ConcertAI is dedicated to creating the “evidence armamentarium” for oncology and hematology. We take pride in our independence, lack of conflicts, diversity of data sources, and tri-part commitment to patients, providers, and biomedical innovation. Already we present the largest collection of research-grade data sets across major solid tumors and hematological malignancies, including some designed for pan-tumor targets of treatment approaches. We are now advancing unique solutions that integrate AI models, software, and RWD for study design as a single solution – neither a standalone data set nor a SaaS solution but rather a purposeful integration of both. The same healthcare providers where we partner for retrospective research are now being powered with patient identification tools for prospective clinical studies. And these same clinical centers are now being enabled with leading prospective research solutions that acquire data from clinical source systems – EMRs, PACS, LIS, etc. – for registrational and post-approval studies.

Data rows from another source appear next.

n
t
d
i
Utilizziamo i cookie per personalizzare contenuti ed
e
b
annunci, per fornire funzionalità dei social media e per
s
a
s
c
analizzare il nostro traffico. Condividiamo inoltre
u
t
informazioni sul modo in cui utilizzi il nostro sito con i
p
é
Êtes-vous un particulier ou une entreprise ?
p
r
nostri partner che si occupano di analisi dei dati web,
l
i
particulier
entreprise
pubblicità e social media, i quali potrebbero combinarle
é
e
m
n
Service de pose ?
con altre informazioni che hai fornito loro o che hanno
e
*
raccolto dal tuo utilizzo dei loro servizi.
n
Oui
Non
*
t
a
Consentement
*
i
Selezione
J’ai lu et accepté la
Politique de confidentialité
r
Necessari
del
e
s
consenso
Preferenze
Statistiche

We can now define critical clinical questions impacting the majority of patients, design clinical trials informed by these insights, bring together retrospective data for consultative regulatory conversations, and run prospective studies with retrospective elements from the same broad array of clinical sites and data sources that are complementary and internally consistent. These capabilities allow for the most robust analyses, the highest standards of reliability, greater source-data provenance and increasing confidence in the generalizability of study outcomes to the majority of patients. This is what biomedical research is supposed to be. This was the basis for the original 21st Century Cures Act’s mandate for RWD, and this is why the FDA’s most recent guidance was formalized and presented for comment and finalization this last September and November.

As we look to 2022 and beyond, we could not be more enthusiastic for what lies ahead and the benefits to be created from this emerging “System of EvidenceTM” for accelerated biomedical innovations, new AI-augmented technologies for providers, and patients with the highest unmet needs.